SED plans changes in school tenure areas

On Board Online • June 30, 2025

By Sara Foss
Special Correspondent

The State Education Department plans to create four new special subject tenure areas, rename certain tenure areas to match current certificate titles and update outdated language to reflect contemporary terminology.

"These regulations go back to 1975, so they're really quite old," said Alex Trikalinos, assistant commissioner for the New York State Education Department's Office of Teacher and Leader Development.

The changes approved by the Board of Regents include:

  • Establishing new tenure areas in dance, theater and visual arts, accompanied by a phasing out of the more general "art" tenure area. Music would be maintained as a tenure area.
  • Creating a tenure area in agriculture.
  • Renaming certain tenure areas to match current certification titles. Business would become business and marketing, home economics would become family and consumer science, industrial arts would become technology education and school media specialist would become school library media specialist.

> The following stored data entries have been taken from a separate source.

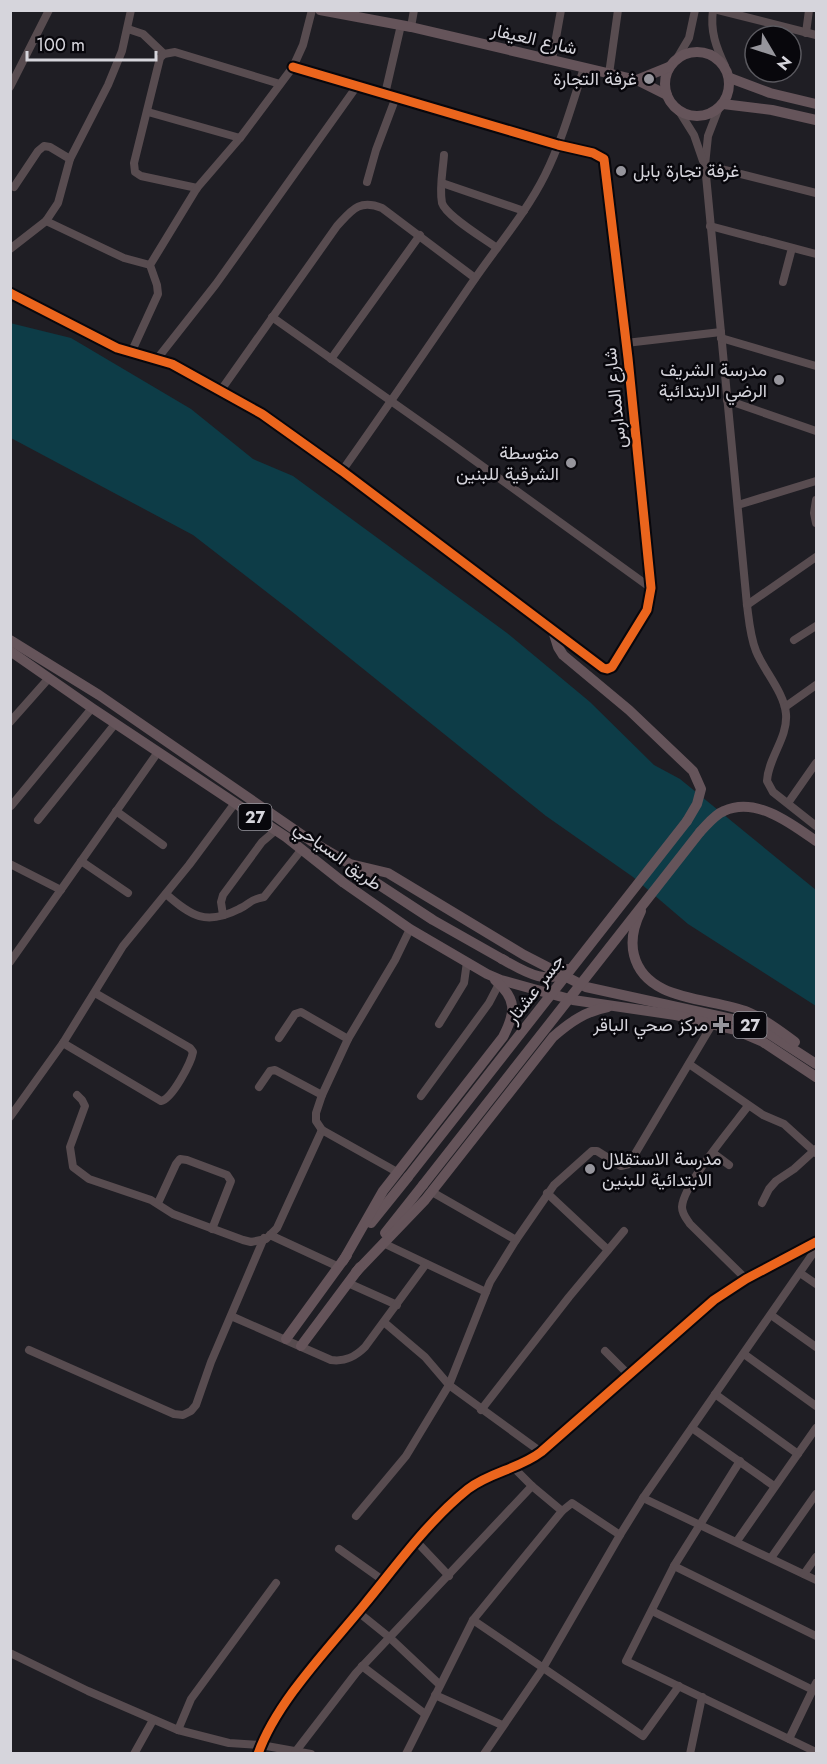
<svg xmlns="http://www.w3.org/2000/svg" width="827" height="1764" font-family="Jost,Vazirmatn,sans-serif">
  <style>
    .water { fill: #0d3c47 }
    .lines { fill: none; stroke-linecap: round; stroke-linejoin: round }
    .minor { stroke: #584c50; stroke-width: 8 }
    .major { stroke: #65545a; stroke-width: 10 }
    .major-bridge { stroke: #65545a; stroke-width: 10 }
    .cycleway-casing { stroke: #08070c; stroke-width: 13 }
    .cycleway { stroke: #eb651d; stroke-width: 9 }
    .poi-dot { fill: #96959c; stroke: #08070c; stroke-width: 2 }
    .labels { text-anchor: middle; stroke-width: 5; stroke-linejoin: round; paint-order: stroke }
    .shield { fill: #08070c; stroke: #98979e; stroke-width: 1.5 }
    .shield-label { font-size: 16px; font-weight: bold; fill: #d6d5dc }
    .street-label { font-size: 18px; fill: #d6d5dc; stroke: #08070c }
    .poi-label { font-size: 18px; fill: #d6d5dc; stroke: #08070c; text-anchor: end }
  </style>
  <rect width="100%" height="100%" fill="#1f1e24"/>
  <path class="water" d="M 10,323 L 71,338 L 191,409 L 253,459 L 293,476 L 507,633 L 590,702 L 654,765 L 680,779 L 816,890 L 816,1006 L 688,924 L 633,877 L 546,816 L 295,614 L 193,535 L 11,438 Z"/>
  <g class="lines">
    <g class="minor">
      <path d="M 713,10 C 710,31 716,47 725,66"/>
      <path d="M 718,10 L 816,35"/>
      <path d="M 411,27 L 414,10"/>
      <path d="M 128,29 L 143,34 L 164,54"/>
      <path d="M 806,33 L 809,10"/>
      <path d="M 552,60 L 561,10"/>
      <path d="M 676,60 L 689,38 L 695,10"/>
      <path d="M 609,74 L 618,10"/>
      <path d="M 10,87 L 49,10"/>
      <path d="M 385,94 L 401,25"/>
      <path d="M 718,110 L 708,136 L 705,165 L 747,605 C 749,620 750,636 756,651 C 764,671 784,692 786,714 C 788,738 768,758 767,781 L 773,792 L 816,826"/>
      <path d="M 679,111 L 694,135 L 703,161"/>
      <path d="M 148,112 L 240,138"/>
      <path d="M 444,155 C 443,170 439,188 442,203 C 446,216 485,239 497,248"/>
      <path d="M 705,165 L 816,193"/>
      <path d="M 367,182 L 376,150 L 396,97"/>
      <path d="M 442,183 L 524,211"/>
      <path d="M 14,187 L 38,151 L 44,146 L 50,147 L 70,159"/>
      <path d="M 197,188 L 141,176 L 135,172 L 134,163 L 160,58 L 164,54 L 175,52 L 280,84"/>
      <path d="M 46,221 L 124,258 L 150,265"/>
      <path d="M 710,226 L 816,254"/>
      <path d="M 10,249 L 46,221 L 58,203 L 70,159 L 108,85 L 122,51 L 131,10"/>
      <path d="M 783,282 L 792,248"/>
      <path d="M 10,293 L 117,348 L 172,364 L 262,414 L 342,471 L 603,668 L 607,669 L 612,667 L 647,610 L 651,588 L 628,358 L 604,159 L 593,153 L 558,145 L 293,67"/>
      <path d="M 272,317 L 449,442 L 651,588"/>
      <path d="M 721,338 L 816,366"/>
      <path d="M 626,343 L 721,332"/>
      <path d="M 131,353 L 158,294 L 157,285 L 150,265 L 197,188 L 240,138 L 293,67 L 303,45 L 312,10"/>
      <path d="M 157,359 L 216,284 L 357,86"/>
      <path d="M 331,359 L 420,235"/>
      <path d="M 221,390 L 337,226 C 352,210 359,199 382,208 L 475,278"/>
      <path d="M 727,400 L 816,431"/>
      <path d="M 342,471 C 387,408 430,344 474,280 C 498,245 526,213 545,175 C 562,141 572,104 584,68"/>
      <path d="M 816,500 L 814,513 L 816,523"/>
      <path d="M 738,505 L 816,481"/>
      <path d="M 747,605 L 816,557"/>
      <path d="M 794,640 L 816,626"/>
      <path d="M 785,707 L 816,685"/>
      <path d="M 10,722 L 49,678"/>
      <path d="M 788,803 L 816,763"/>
      <path d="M 11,806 L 92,708"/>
      <path d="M 116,811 L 163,845"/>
      <path d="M 38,820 L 115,724"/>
      <path d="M 81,861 L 128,893"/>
      <path d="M 10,864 L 61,890"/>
      <path d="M 166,894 C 191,916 206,926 239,909 C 252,903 248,900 264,897 L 302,849"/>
      <path d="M 223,915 L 221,902 L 223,895 L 262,842 L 276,830"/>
      <path d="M 10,962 L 158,752"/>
      <path d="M 439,1024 L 464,983 L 467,962"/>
      <path d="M 279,1038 L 295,1014 L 301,1012 L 348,1039"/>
      <path d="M 63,1043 L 161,1101 C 172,1099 191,1063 193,1052 L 190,1048 L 95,993"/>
      <path d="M 689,1064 L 763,1115 L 784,1124 L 816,1153"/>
      <path d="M 259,1087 L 270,1071 L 275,1070 L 322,1095"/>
      <path d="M 77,1095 L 82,1100 L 85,1106 L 70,1147 L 73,1167 L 89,1179 L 151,1200 L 173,1214 L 243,1240 L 251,1242 L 266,1239 L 277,1228 L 322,1130"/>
      <path d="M 421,1096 L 489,1003 L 501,980"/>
      <path d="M 10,1117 L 63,1043 L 123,946 L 189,865 L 235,803"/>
      <path d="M 713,1153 L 729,1165"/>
      <path d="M 397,1172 L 322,1130 L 316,1121 L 316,1113 L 322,1095 L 348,1039 L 395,960 L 410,929"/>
      <path d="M 432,1192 L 516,1240"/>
      <path d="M 547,1193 L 608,1250"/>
      <path d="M 158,1203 L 176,1164 L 180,1159 L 187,1160 L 227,1175 L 231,1181 L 212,1229"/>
      <path d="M 762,1203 L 769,1189 L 776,1181 L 794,1169 L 816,1149"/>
      <path d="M 270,1235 L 339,1267"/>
      <path d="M 383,1243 L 486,1292"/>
      <path d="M 800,1273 L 816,1284"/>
      <path d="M 746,1279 L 690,1224 C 686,1218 682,1214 682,1207 C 683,1185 733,1126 748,1106"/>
      <path d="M 348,1283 L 397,1305"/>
      <path d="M 771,1315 L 816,1347"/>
      <path d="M 231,1316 L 331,1360 C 345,1362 355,1357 365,1347 L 426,1264"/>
      <path d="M 385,1323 L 425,1357 L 449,1385 L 541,1452"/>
      <path d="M 29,1350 L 174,1414 L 183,1415 L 191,1411 L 196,1405 L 211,1362 L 264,1238"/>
      <path d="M 605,1351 L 629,1375"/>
      <path d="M 744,1354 L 816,1406"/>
      <path d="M 715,1394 L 798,1454"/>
      <path d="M 481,1410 L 569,1297 L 624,1231"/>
      <path d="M 692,1428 L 774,1486"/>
      <path d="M 740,1461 L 674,1566 L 626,1661 L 816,1752"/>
      <path d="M 514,1468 L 532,1486 L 562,1511"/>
      <path d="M 643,1498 L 816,1580"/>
      <path d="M 356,1516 L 406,1456 L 449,1385 L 490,1282 L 516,1240 L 554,1185 L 592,1151 L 597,1151 L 621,1166 L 629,1164 L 713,1023"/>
      <path d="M 416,1541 L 449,1576"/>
      <path d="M 737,1541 L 816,1428"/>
      <path d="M 339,1549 L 384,1581"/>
      <path d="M 771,1558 L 816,1494"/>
      <path d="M 674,1566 L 816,1636"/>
      <path d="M 804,1574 L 816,1557"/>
      <path d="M 652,1611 L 813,1690"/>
      <path d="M 358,1612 L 389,1637 L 440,1685"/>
      <path d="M 473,1620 L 643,1736 L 679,1686"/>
      <path d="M 10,1653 L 88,1691 L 178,1730 L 229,1743 L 261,1745 L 311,1754"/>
      <path d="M 362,1666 L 425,1714"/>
      <path d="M 435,1695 L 502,1725"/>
      <path d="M 178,1730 L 191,1699 L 276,1583"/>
      <path d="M 789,1739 L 816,1683"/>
      <path d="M 296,1751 L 356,1673 L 532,1486"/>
      <path d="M 134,1754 L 153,1720"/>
      <path d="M 258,1754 C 276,1702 330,1647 364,1605 C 397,1565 428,1521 468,1489 C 490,1472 519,1469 541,1452 L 714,1300 L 746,1279 L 816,1242"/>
      <path d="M 406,1754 L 473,1620 L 562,1511 L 572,1503 L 620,1535"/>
      <path d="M 484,1754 L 543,1668 L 620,1535 L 643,1498 L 816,1249"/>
      <path d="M 690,1754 L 702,1697"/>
    </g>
    <g class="major">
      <path d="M 320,10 L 411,27 L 637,80 L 667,95"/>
      <circle cx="697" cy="84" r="32"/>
      <path d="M 730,78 L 770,93 L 816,104"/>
      <path d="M 637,80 L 669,67"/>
      <path d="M 723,104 L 772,110 L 816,120"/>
      <path d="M 553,631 L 558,647 L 563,655 L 629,710 L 693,771 L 701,789 L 697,804 L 687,821"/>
      <path d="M 10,640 L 99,695 L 311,841 L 350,864 L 388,873 L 524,955 L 586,987 L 736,1020 L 768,1033 L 816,1064"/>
      <path d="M 10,651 L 92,708 L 286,837 L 344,883 L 410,929 L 487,974 L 501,980 L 573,1000 L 675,1015 L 735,1030 L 763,1042 L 816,1077"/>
      <path d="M 700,832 C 707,825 714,815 724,811 C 756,796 792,824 816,841"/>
      <path d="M 355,869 L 433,920 L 502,959"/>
      <path d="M 641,911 C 634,925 630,939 634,955 C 646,1003 712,997 748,1012 C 765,1019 780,1031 795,1042"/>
      <path d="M 371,1223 L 408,1177"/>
      <path d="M 385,1233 L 423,1185"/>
      <path d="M 343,1261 L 383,1191 L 503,1037 C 516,1012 517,999 495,980"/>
      <path d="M 356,1272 L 425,1200 L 553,1037 C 570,1022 586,1011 608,1007"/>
      <path d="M 286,1339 L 347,1255"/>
      <path d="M 301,1346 L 360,1267"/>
    </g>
    <g class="major-bridge">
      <path d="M 502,959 C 522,970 548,988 568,969"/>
      <path d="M 408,1177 L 687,821"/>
      <path d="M 423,1185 L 700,832"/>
    </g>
    <g class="cycleway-casing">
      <g id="cycleway">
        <path d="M 10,293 L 117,348 L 172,364 L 262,414 L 342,471 L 603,668 L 607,669 L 612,667 L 647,610 L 651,588 L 628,358 L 604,159 L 593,153 L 558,145 L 293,67"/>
        <path d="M 258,1754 C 276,1702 330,1647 364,1605 C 397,1565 428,1521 468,1489 C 490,1472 519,1469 541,1452 L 714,1300 L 746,1279 L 816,1242"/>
      </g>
    </g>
    <use href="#cycleway" class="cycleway"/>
  </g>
  <g class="poi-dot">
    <circle cx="649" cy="79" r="6"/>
    <circle cx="621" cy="171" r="6"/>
    <circle cx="779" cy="380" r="6"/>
    <circle cx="571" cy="463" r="6"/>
    <path d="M718 1016h6v6h6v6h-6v6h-6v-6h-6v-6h6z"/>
    <circle cx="590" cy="1169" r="6"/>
  </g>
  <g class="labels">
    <g class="shield">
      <rect x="238.5" y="804" width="33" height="26" rx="4.5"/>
      <rect x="733.5" y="1012" width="33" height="26" rx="4.5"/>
    </g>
    <g class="shield-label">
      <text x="255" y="823">27</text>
      <text x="750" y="1031">27</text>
    </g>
    <g class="street-label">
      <text transform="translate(534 39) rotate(13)" y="6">شارع العيفار</text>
      <text transform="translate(615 398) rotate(-96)" y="6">شارع المدارس</text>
      <text transform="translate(338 856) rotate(36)" y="6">طريق السياحي</text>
      <text transform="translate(535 989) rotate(-52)" y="6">جسر عشتار</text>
    </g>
    <g class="poi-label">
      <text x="637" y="85">غرفة التجارة</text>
      <text x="633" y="177" text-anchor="start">غرفة تجارة بابل</text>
      <text x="767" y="376">مدرسة الشريف<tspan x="767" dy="21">الرضي الابتدائية</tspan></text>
      <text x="559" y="459">متوسطة<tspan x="559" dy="21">الشرقية للبنين</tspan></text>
      <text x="708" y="1031">مركز صحي الباقر</text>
      <text x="602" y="1165" text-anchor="start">مدرسة الاستقلال<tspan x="602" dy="21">الابتدائية للبنين</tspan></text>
    </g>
  </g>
  <rect width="827" height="1764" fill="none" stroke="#d6d5dc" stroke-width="24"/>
  <g transform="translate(773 54) rotate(129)"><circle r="28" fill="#08070c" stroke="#5a595f" stroke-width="1.5"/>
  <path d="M0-4.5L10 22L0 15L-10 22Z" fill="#96959c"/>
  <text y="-9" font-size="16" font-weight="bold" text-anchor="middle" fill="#d6d5dc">N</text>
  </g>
  <path d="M27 51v9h129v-9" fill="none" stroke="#d6d5dc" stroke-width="3"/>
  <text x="36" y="51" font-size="18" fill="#d6d5dc" stroke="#08070c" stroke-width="4.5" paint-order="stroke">100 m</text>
</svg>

There would also be changes in the names of certain tenure areas in special education.

Also, regulations need to be updated to remove outdated language regarding students with disabilities, Trikalinos said in a presentation to the Regents at their June meeting. He said regulations ought to reflect "current terminology in the field around how we talk about that student population."

New terms include blind and visually impaired, deaf and hard of hearing and speech and language disabilities. Similarly, the term vocational education would be replaced with career and technical education.

A few tenure areas, such as driver education, would be phased out by Sept. 30, 2025.

Trikalinos said the changes will only impact new probationary appointments from the date when the new rules go into effect. "This is only for new appointments," he said. "It doesn't impact anyone's tenure status."

In New York, newly appointed teachers in public school districts and BOCES serve a probationary period of four years. Upon their initial appointment to a probationary period, classroom teachers are assigned to one or more tenure areas in which they devote a substantial portion of their time. They must hold the appropriate certification for any tenure area to which they are appointed.

The proposed amendment was published in the state register on June 25 for a 60-day comment period.